Losing 2-0 in the first match, it should have been many more. When the best player in an Australian shirt is a Man City wing-back, Danny Tiatto, struggling to keep his place in his club side, you start to get the picture vis-a-vis the team’s national calibre.
Put simply, in ‘life on the African plains’ terms, the Oz national side is an antelope labouring under the delusion for far too long that it’s a lion. I reckon Zelic is occasionally smarter than he looks, woke up and smelt the (Brazilian) coffee. He opted for a tactical retirement rather than be made to look stupid and ineffectual again.
This angle did not go down well with the editor of the regional newspaper for which I was asked to pen a column about Zelic. Whilst he liked my contrived headline ‘Axed, Why Zed?’ with the N crossed out and the Z put in his place, he baulked in a serious way at my assertion that when the going gets tough, Zelic gets going (back to which of his long line of clubs is foolish enough to currently put up with his antics).
And yet, when we watched what the telly had to say about Mr Z’s farewell, the Ed began to understand. Channel 9’s coverage of Zelic’s retirement seemed to be typical of the Australian stations who struggled to cobble together more than a couple of fleeting moments of Zelic brilliance in less-than-fulsome tributes. There was that piledriver of a goal for the Socceroos a few years ago, a few nice touches and little else. It struck me that Zelic was another case of the John Barnes’ score-a-great-goal-and-survive-in-the-national-team-long-past-your-sell-by-date.
What has all this drivel got to do with Rangers? Not a great deal other than a reopening of a small but festering sore of a debate in Rangers history. I’d always gone along with the ‘blame Wilkins’ for the whole Zelic debacle. If you can cart yourself back to Zelic’s departure, itself seemingly minutes Ray’s bizarre claim that the player was “as versatile as an egg”, there was a big debate as to why the £1.25m signing wasn’t getting the games.

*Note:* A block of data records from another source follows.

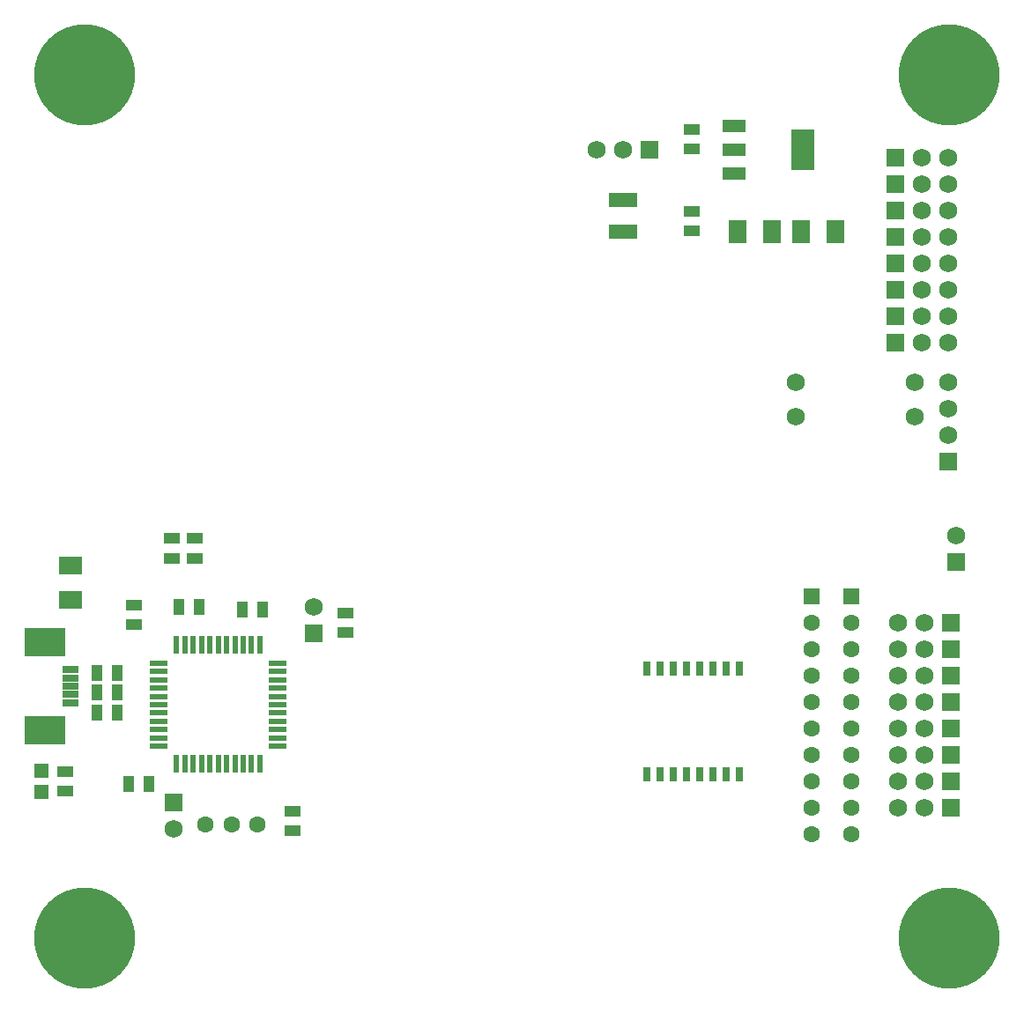
<source format=gts>
G04 (created by PCBNEW (2013-04-19 BZR 4011)-stable) date 05/06/2014 14:59:41*
%MOIN*%
G04 Gerber Fmt 3.4, Leading zero omitted, Abs format*
%FSLAX34Y34*%
G01*
G70*
G90*
G04 APERTURE LIST*
%ADD10C,0*%
%ADD11R,0.1576X0.1064*%
%ADD12R,0.0631X0.0277*%
%ADD13R,0.043X0.063*%
%ADD14R,0.063X0.043*%
%ADD15R,0.0552X0.0552*%
%ADD16R,0.108X0.058*%
%ADD17R,0.088X0.068*%
%ADD18R,0.024X0.068*%
%ADD19R,0.068X0.024*%
%ADD20C,0.063*%
%ADD21R,0.088X0.152*%
%ADD22R,0.088X0.048*%
%ADD23R,0.068X0.068*%
%ADD24C,0.068*%
%ADD25R,0.063X0.063*%
%ADD26C,0.383*%
%ADD27R,0.028X0.053*%
%ADD28R,0.068X0.088*%
G04 APERTURE END LIST*
G54D10*
G54D11*
X857Y-27154D03*
X857Y-23846D03*
G54D12*
X1802Y-26130D03*
X1802Y-25815D03*
X1802Y-24870D03*
X1802Y-25185D03*
X1802Y-25500D03*
G54D13*
X3575Y-25000D03*
X2825Y-25000D03*
X3575Y-25750D03*
X2825Y-25750D03*
G54D14*
X1600Y-28725D03*
X1600Y-29475D03*
G54D13*
X4025Y-29200D03*
X4775Y-29200D03*
G54D15*
X700Y-29513D03*
X700Y-28687D03*
G54D13*
X3575Y-26500D03*
X2825Y-26500D03*
G54D16*
X22700Y-7100D03*
X22700Y-8300D03*
G54D14*
X4200Y-23175D03*
X4200Y-22425D03*
G54D17*
X1800Y-20950D03*
X1800Y-22250D03*
G54D18*
X7400Y-23950D03*
X7085Y-23950D03*
X6770Y-23950D03*
X6455Y-23950D03*
X6140Y-23950D03*
X5825Y-23950D03*
X7715Y-23950D03*
X8030Y-23950D03*
X8345Y-23950D03*
X8660Y-23950D03*
X8975Y-23950D03*
X7400Y-28450D03*
X7085Y-28450D03*
X6770Y-28450D03*
X6455Y-28450D03*
X6140Y-28450D03*
X5825Y-28450D03*
X7715Y-28450D03*
X8030Y-28450D03*
X8345Y-28450D03*
X8660Y-28450D03*
X8975Y-28450D03*
G54D19*
X5150Y-26200D03*
X9650Y-26200D03*
X5150Y-26515D03*
X9650Y-26515D03*
X9650Y-26830D03*
X5150Y-26830D03*
X5150Y-27145D03*
X9650Y-27145D03*
X9650Y-27460D03*
X5150Y-27460D03*
X5150Y-27775D03*
X9650Y-27775D03*
X9650Y-25885D03*
X5150Y-25885D03*
X5150Y-25570D03*
X9650Y-25570D03*
X9650Y-25255D03*
X5150Y-25255D03*
X5150Y-24940D03*
X9650Y-24940D03*
X9650Y-24625D03*
X5150Y-24625D03*
G54D20*
X6916Y-30750D03*
X8884Y-30750D03*
X7900Y-30750D03*
G54D14*
X25300Y-5175D03*
X25300Y-4425D03*
X25300Y-8275D03*
X25300Y-7525D03*
G54D21*
X29500Y-5200D03*
G54D22*
X26900Y-5200D03*
X26900Y-6100D03*
X26900Y-4300D03*
G54D23*
X23700Y-5200D03*
G54D24*
X22700Y-5200D03*
X21700Y-5200D03*
G54D23*
X35300Y-20800D03*
G54D24*
X35300Y-19800D03*
G54D23*
X5700Y-29900D03*
G54D24*
X5700Y-30900D03*
G54D14*
X12200Y-22725D03*
X12200Y-23475D03*
X10200Y-30975D03*
X10200Y-30225D03*
G54D13*
X9075Y-22600D03*
X8325Y-22600D03*
G54D14*
X5640Y-19905D03*
X5640Y-20655D03*
X6520Y-20655D03*
X6520Y-19905D03*
G54D13*
X6675Y-22500D03*
X5925Y-22500D03*
G54D25*
X29850Y-22100D03*
G54D20*
X29850Y-23100D03*
X29850Y-24100D03*
X29850Y-25100D03*
X29850Y-26100D03*
X29850Y-27100D03*
X29850Y-28100D03*
X29850Y-29100D03*
X29850Y-30100D03*
X29850Y-31100D03*
G54D25*
X31350Y-22100D03*
G54D20*
X31350Y-23100D03*
X31350Y-24100D03*
X31350Y-25100D03*
X31350Y-26100D03*
X31350Y-27100D03*
X31350Y-28100D03*
X31350Y-29100D03*
X31350Y-30100D03*
X31350Y-31100D03*
G54D24*
X29250Y-15300D03*
X33750Y-15300D03*
X29250Y-14000D03*
X33750Y-14000D03*
G54D23*
X35000Y-17000D03*
G54D24*
X35000Y-16000D03*
X35000Y-15000D03*
X35000Y-14000D03*
G54D26*
X35039Y-35039D03*
X35039Y-2362D03*
X2362Y-2362D03*
X2362Y-35039D03*
G54D27*
X23600Y-28850D03*
X24100Y-28850D03*
X24600Y-28850D03*
X25100Y-28850D03*
X25600Y-28850D03*
X26100Y-28850D03*
X26600Y-28850D03*
X27100Y-28850D03*
X27100Y-24850D03*
X26600Y-24850D03*
X26100Y-24850D03*
X25600Y-24850D03*
X25100Y-24850D03*
X24600Y-24850D03*
X24100Y-24850D03*
X23600Y-24850D03*
G54D23*
X35100Y-23100D03*
G54D24*
X34100Y-23100D03*
X33100Y-23100D03*
G54D23*
X35100Y-24100D03*
G54D24*
X34100Y-24100D03*
X33100Y-24100D03*
G54D23*
X35100Y-25100D03*
G54D24*
X34100Y-25100D03*
X33100Y-25100D03*
G54D23*
X35100Y-26100D03*
G54D24*
X34100Y-26100D03*
X33100Y-26100D03*
G54D23*
X35100Y-27100D03*
G54D24*
X34100Y-27100D03*
X33100Y-27100D03*
G54D23*
X35100Y-28100D03*
G54D24*
X34100Y-28100D03*
X33100Y-28100D03*
G54D23*
X35100Y-29100D03*
G54D24*
X34100Y-29100D03*
X33100Y-29100D03*
G54D23*
X35100Y-30100D03*
G54D24*
X34100Y-30100D03*
X33100Y-30100D03*
G54D23*
X11000Y-23500D03*
G54D24*
X11000Y-22500D03*
G54D28*
X28350Y-8300D03*
X27050Y-8300D03*
X29450Y-8300D03*
X30750Y-8300D03*
G54D23*
X33000Y-5500D03*
G54D24*
X34000Y-5500D03*
X35000Y-5500D03*
G54D23*
X33000Y-6500D03*
G54D24*
X34000Y-6500D03*
X35000Y-6500D03*
G54D23*
X33000Y-7500D03*
G54D24*
X34000Y-7500D03*
X35000Y-7500D03*
G54D23*
X33000Y-8500D03*
G54D24*
X34000Y-8500D03*
X35000Y-8500D03*
G54D23*
X33000Y-9500D03*
G54D24*
X34000Y-9500D03*
X35000Y-9500D03*
G54D23*
X33000Y-10500D03*
G54D24*
X34000Y-10500D03*
X35000Y-10500D03*
G54D23*
X33000Y-11500D03*
G54D24*
X34000Y-11500D03*
X35000Y-11500D03*
G54D23*
X33000Y-12500D03*
G54D24*
X34000Y-12500D03*
X35000Y-12500D03*
M02*

</source>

Wilkins gave the impression that Ned’s omission was due to a glut of midfield options making the squad as cramped as an unwelcome game of office Christmas party sardines with those wacky boys from accounts. The view some Rangers fans took at the time, myself included, was that Zelic’s arrival appeared to threaten one and only one player’s position - old slaphead himself. Of course, this was dismissed as rumour, conjecture and idle chit-chat, but I always put a lot of store by this theory.
Now, after getting a closer look at the way the Yugoslav-born player operates, which included interviewing several of his Socceroo team-mates, I’m revising my opinion and prefer to blame player as much, if not more, than manager. Captain Okon and Zelic haven’t spoken for years and one of the side I interviewed told me off the record that “Zelic is a joke of the highest order”.
This comment was made to me before Ned spat the dummy, performed another tantrum a four-year-old with attention deficiency syndrome would have been proud of and walked out on yet another team. Clearly, Zelic makes more enemies in quicker time than Monsanto turning up at a Green Party conference.